The following table has a column for the calculated percent changes in emissions 2011 to 2019. They are ordered by the biggest increase to biggest reduction. (Note: not all the facilities have reported emissions in both 2011 and 2019, their percent change will not appear.)

To give you a better idea, the 378 Big Ag facilities we filtered, emitted a total of 35,653,618 tons of CO2e in 2019. While the entire data set contains 2,622,343,176 tons of CO2e reported emissions in 2019.

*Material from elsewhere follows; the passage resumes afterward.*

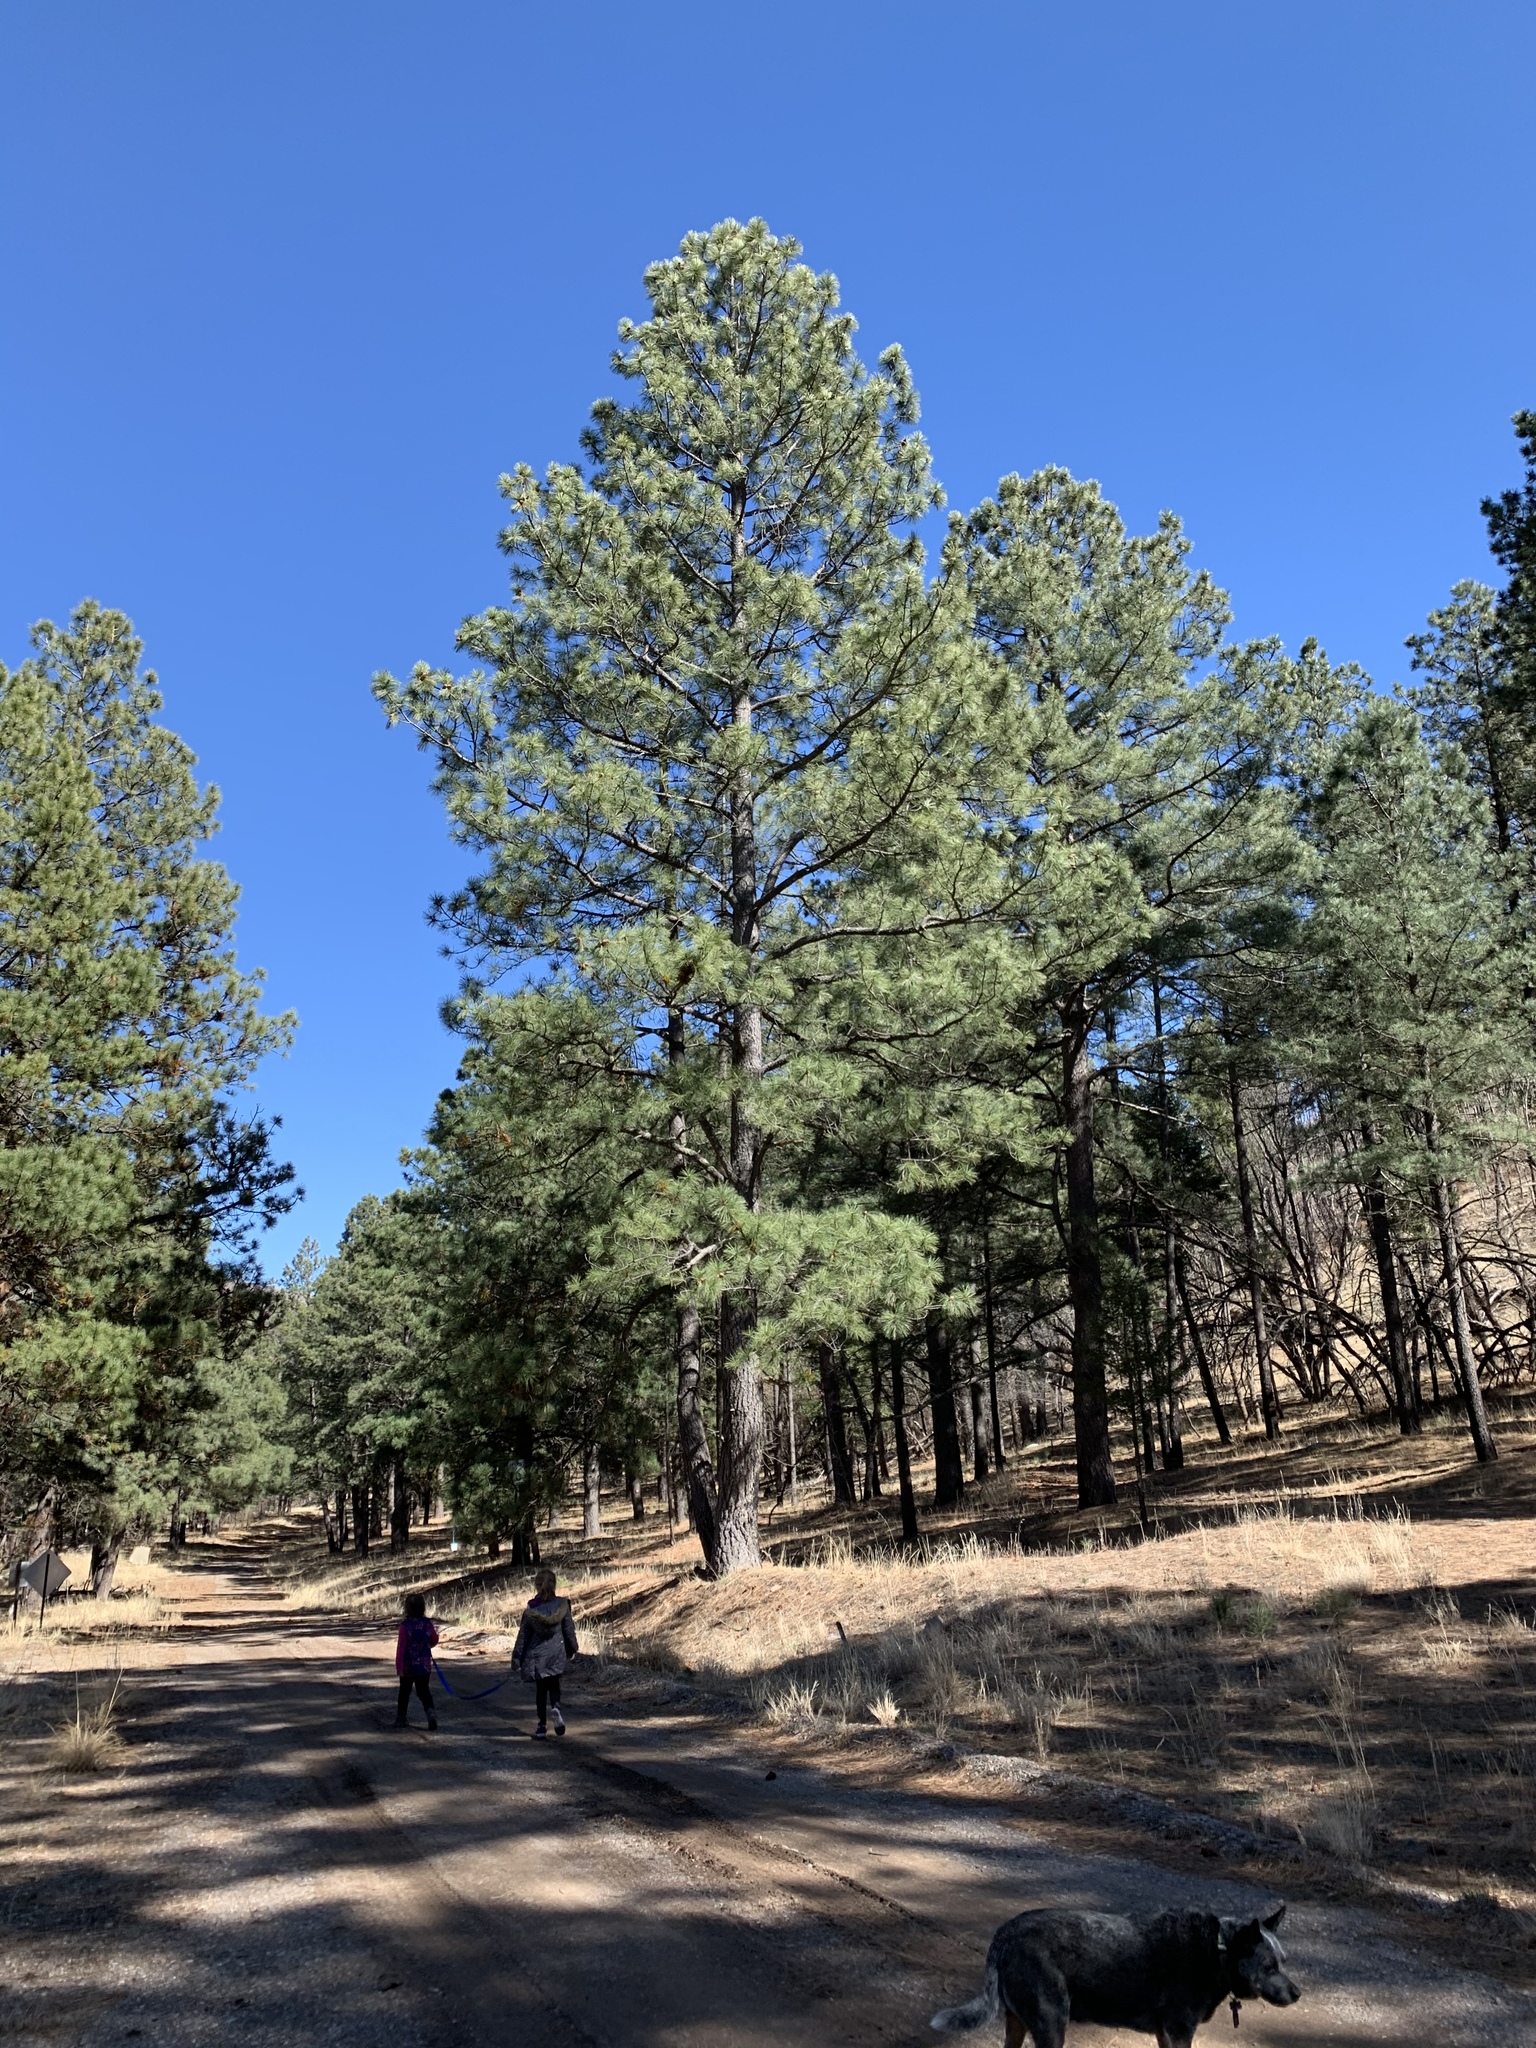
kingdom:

The ADM Decatur plant represents 12.3 percent of Big Ag emissions from this specific data set.

The entire Big Ag emissions reported from these facilities represent 1.4 percent from the entire data set.

Graph

To see the context around this plant, I plotted the 5 Big Ag facilities with the highest total emissions from 2011 through 2019.

The graph shows that the the top 4 facilities belong to ADM.

Map

The following graph shows the distribution of Big Ag facilities from this data. The tower height represents emissions from 2019, the latest available year.